Printing Hell

Dar Scott dsc at swcp.com
Wed Jan 26 16:25:54 EST 2005


On Jan 25, 2005, at 3:01 PM, SimPLsol at aol.com wrote:

> Kevin wrote:
> "It is perfectly possible to print anything you may want to, including
> complex reports."
>
> Where do we find the recipe for multi-page reports based on a source 
> stack
> with scrolling fields? Headers? Footers?

Jacque mentioned revPrintText as example.

However, report printing can be richer than that.

I have wandered over to the following style.  I use a stack library to 
print out a particular kind of report (such as a form letter, automated 
newsletter, ledger sheet, exam, badge, etc.).  On the cards of that 
library, I put smart report components with notes on how to maintain 
them.  The exact representation and sometimes position of the component 
is controlled by custom properties.  An example might be a footer.  The 
stack library uses a substack for report layout with page-size cards.  
The substack asks the library for components, creates instances and 
specializes them.  Often only a single page (card) is used in the 
layout stack, sometimes repeatedly for the same report.  The substack 
or pages have custom properties that control the layout.  Some are 
design-time and are normally only changed in the IDE.  The rest are 
layered by abstractness.  The layout is driven by the more abstract 
stack properties and a few page properties.  I make heavy use of 
setprop.  To keep from repeatedly redoing the layout each time I change 
a property with the stack library, I use a recursive lock property.  If 
I change a property with the IDE (with no locking), part or all of the 
layout is redone immediately--this helps me in layout changes.  This 
all creates a dataflow or descriptive layout.  I can change the number 
of columns for something or change some margins and poof!
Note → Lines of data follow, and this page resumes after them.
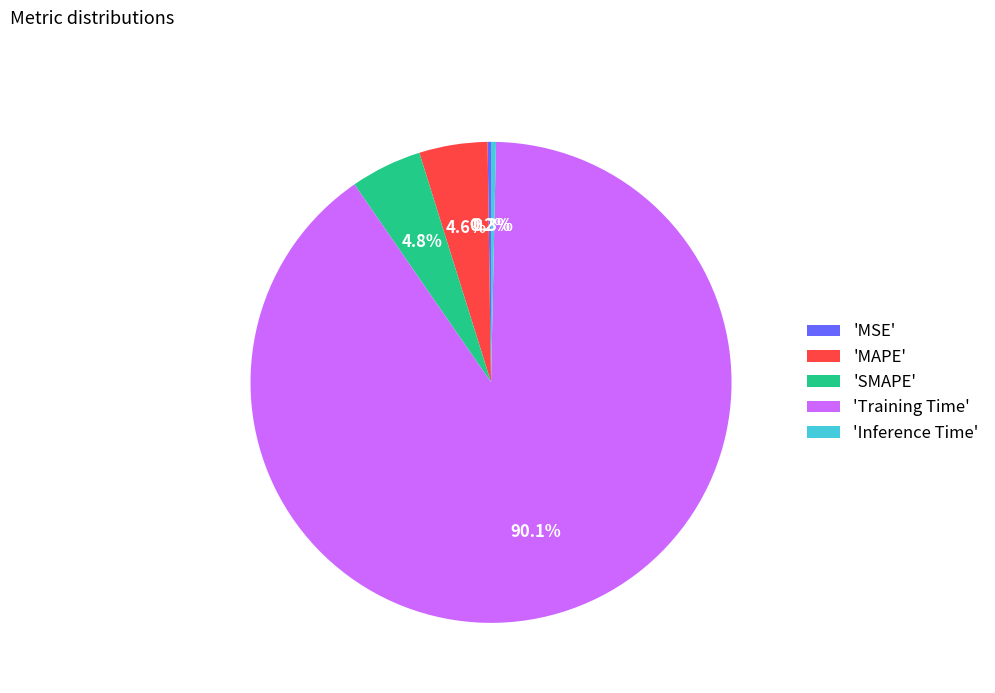

What is the largest slice in the pie chart?

'Training Time'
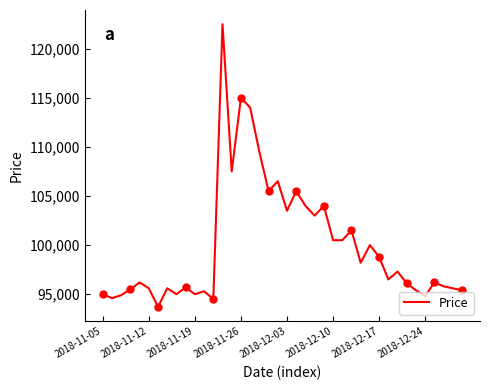

Between 11 and 18, which is larger?

18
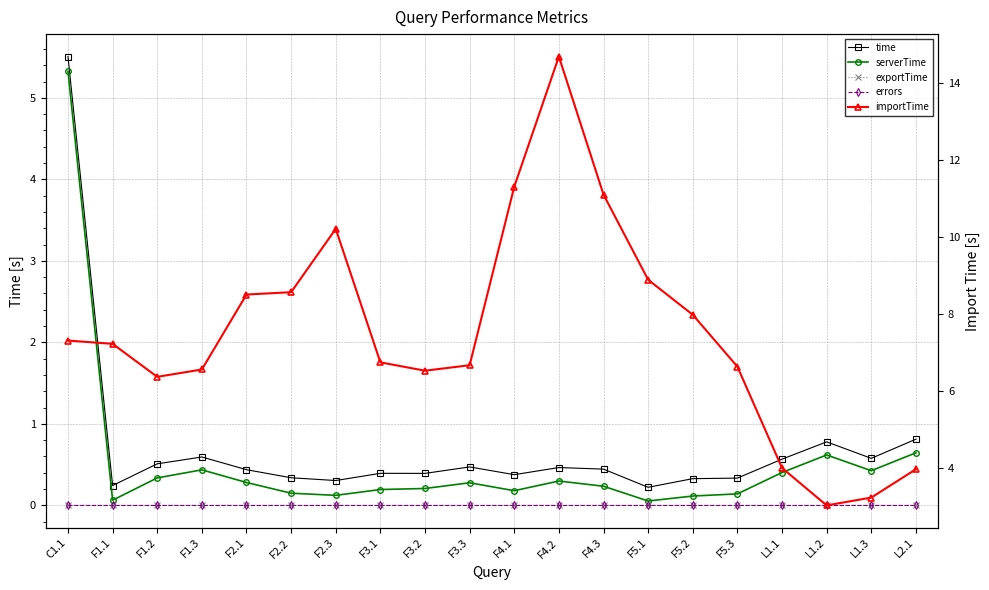

At which category does exportTime reach its first local peak?

F1.3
I can see the 
change.  There is little difference in design-time properties (eg page 
margins) and run-time properties (eg title).  I often use printer-res 
images and resize them a little as needed.  I usually have a mode 
switch that makes the layout invisible in normal usage, but visible in 
development and testing.  (I make heavy use of setprop and got myself 
into trouble when I didn't check the target, so take care with those.)  
When the library is no longer needed or is saved, it cleans up the 
layout pages to keep the library stack from containing old reports.

Almost all of the report generation in this style is the bubbling of 
info through setprops.

Now all this is a lot more work than canned report generation and for 
many uses an overkill, but it supports (in my experience) Kevin 
Miller's statement.

Of course, this does not address concerns of printer setup & their 
preferences as well as Unicode issues.

I realize that is not quite a recipe, Paul.